Work item. Report, in full, each line of the material below in which the string "pontos" occurs.

Records to process.
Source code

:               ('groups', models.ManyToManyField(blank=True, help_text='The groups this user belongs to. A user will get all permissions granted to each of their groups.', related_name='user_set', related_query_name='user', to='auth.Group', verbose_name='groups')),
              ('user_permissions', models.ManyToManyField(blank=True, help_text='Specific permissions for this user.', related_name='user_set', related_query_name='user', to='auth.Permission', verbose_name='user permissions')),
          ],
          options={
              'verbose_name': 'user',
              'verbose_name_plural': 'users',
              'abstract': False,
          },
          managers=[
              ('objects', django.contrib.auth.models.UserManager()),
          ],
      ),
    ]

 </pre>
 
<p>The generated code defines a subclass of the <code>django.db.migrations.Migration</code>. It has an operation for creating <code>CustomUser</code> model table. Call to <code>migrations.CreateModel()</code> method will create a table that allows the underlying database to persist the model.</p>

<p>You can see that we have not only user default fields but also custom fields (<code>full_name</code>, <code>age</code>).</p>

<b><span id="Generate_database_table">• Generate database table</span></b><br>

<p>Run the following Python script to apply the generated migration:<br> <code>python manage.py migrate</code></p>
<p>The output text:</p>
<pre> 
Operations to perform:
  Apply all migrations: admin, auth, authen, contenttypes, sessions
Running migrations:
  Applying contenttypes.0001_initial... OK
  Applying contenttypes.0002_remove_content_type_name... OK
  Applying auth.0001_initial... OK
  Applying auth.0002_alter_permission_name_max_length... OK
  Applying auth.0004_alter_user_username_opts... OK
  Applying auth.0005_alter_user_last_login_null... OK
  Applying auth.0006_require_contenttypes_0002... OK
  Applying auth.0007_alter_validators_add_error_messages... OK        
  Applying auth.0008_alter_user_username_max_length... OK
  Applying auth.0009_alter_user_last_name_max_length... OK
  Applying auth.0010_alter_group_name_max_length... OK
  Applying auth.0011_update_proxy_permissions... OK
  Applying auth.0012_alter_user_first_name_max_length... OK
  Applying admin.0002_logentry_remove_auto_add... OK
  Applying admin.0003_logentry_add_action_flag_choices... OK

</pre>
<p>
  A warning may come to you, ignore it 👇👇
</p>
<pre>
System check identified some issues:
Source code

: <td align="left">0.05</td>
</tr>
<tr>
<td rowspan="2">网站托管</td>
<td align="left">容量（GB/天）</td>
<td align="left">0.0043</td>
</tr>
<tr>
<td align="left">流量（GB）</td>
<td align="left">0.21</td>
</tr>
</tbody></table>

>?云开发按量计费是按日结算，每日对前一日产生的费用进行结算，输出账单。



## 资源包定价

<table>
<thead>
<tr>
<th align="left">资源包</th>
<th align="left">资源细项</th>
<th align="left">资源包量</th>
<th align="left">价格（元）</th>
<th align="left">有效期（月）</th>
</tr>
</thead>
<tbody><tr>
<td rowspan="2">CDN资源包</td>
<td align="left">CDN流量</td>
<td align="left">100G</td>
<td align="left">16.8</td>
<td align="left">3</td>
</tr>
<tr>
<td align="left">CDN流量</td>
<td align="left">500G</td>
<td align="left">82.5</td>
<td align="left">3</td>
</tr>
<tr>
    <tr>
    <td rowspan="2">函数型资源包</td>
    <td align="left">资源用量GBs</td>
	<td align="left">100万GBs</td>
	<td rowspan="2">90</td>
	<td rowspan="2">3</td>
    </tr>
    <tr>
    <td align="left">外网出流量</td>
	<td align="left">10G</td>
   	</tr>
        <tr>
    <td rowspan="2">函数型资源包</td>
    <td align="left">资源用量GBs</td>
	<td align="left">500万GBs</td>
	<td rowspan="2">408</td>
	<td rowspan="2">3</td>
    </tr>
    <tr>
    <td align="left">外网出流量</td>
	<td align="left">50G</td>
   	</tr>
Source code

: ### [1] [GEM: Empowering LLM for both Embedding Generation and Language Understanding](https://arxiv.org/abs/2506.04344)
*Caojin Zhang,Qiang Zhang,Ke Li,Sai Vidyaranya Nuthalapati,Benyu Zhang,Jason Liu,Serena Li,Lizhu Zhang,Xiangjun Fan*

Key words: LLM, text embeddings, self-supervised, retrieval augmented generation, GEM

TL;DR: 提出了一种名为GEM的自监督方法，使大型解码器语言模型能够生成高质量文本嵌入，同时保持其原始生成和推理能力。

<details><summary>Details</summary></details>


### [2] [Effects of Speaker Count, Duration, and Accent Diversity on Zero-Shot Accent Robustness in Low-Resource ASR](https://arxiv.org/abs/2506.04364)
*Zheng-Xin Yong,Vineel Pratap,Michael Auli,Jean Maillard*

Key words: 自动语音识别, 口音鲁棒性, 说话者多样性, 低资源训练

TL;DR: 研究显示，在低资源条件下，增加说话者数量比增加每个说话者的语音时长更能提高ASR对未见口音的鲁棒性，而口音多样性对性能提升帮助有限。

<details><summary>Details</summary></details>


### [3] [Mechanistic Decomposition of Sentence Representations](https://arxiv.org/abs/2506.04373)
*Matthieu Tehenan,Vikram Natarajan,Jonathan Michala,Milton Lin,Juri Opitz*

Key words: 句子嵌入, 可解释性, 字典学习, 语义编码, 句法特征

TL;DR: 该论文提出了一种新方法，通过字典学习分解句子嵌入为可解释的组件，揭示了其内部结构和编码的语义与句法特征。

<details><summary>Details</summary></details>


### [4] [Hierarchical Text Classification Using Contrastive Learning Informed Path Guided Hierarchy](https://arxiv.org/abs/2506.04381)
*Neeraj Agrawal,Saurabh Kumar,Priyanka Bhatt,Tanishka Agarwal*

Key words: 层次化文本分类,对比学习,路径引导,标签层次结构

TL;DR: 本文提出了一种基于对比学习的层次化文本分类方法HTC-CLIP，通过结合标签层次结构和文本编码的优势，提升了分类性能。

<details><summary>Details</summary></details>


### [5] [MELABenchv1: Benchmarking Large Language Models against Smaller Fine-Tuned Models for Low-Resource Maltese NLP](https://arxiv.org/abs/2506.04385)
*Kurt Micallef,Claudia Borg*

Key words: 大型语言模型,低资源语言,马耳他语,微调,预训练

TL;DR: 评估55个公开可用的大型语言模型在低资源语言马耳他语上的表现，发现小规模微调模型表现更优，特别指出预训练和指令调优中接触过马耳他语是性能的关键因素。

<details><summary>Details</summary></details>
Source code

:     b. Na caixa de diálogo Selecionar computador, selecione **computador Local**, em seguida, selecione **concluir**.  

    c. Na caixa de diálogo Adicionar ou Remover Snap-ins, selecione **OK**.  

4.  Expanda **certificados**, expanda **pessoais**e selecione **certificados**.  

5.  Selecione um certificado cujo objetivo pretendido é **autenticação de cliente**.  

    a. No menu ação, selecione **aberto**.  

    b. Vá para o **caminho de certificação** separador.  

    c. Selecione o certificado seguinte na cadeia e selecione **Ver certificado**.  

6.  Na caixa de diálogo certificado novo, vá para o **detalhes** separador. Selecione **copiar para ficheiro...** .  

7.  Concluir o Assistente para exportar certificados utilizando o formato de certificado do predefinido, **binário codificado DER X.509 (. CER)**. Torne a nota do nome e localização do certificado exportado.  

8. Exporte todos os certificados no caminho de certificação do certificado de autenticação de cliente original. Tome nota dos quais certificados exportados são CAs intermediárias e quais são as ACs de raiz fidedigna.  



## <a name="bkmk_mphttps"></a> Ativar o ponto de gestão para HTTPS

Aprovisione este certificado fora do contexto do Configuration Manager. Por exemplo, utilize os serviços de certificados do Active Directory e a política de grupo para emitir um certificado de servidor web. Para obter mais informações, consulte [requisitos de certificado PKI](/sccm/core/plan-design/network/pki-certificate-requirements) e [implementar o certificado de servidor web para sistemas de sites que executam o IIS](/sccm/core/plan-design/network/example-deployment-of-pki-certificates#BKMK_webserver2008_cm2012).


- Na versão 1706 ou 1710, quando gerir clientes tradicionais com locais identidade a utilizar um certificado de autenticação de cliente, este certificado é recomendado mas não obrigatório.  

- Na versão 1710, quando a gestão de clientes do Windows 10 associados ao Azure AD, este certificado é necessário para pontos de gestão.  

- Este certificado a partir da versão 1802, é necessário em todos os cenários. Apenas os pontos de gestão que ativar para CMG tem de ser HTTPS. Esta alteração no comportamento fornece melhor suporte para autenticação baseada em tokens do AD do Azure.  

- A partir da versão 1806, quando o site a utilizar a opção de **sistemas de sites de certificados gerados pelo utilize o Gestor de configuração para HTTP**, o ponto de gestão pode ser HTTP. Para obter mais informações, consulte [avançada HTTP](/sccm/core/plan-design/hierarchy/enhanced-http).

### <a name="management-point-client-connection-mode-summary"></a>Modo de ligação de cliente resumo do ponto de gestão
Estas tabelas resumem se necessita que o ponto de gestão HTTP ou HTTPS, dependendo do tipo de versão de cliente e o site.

Answer section.
- Na versão 1710, quando a gestão de clientes do Windows 10 associados ao Azure AD, este certificado é necessário para pontos de gestão.  
- Este certificado a partir da versão 1802, é necessário em todos os cenários. Apenas os pontos de gestão que ativar para CMG tem de ser HTTPS. Esta alteração no comportamento fornece melhor suporte para autenticação baseada em tokens do AD do Azure.  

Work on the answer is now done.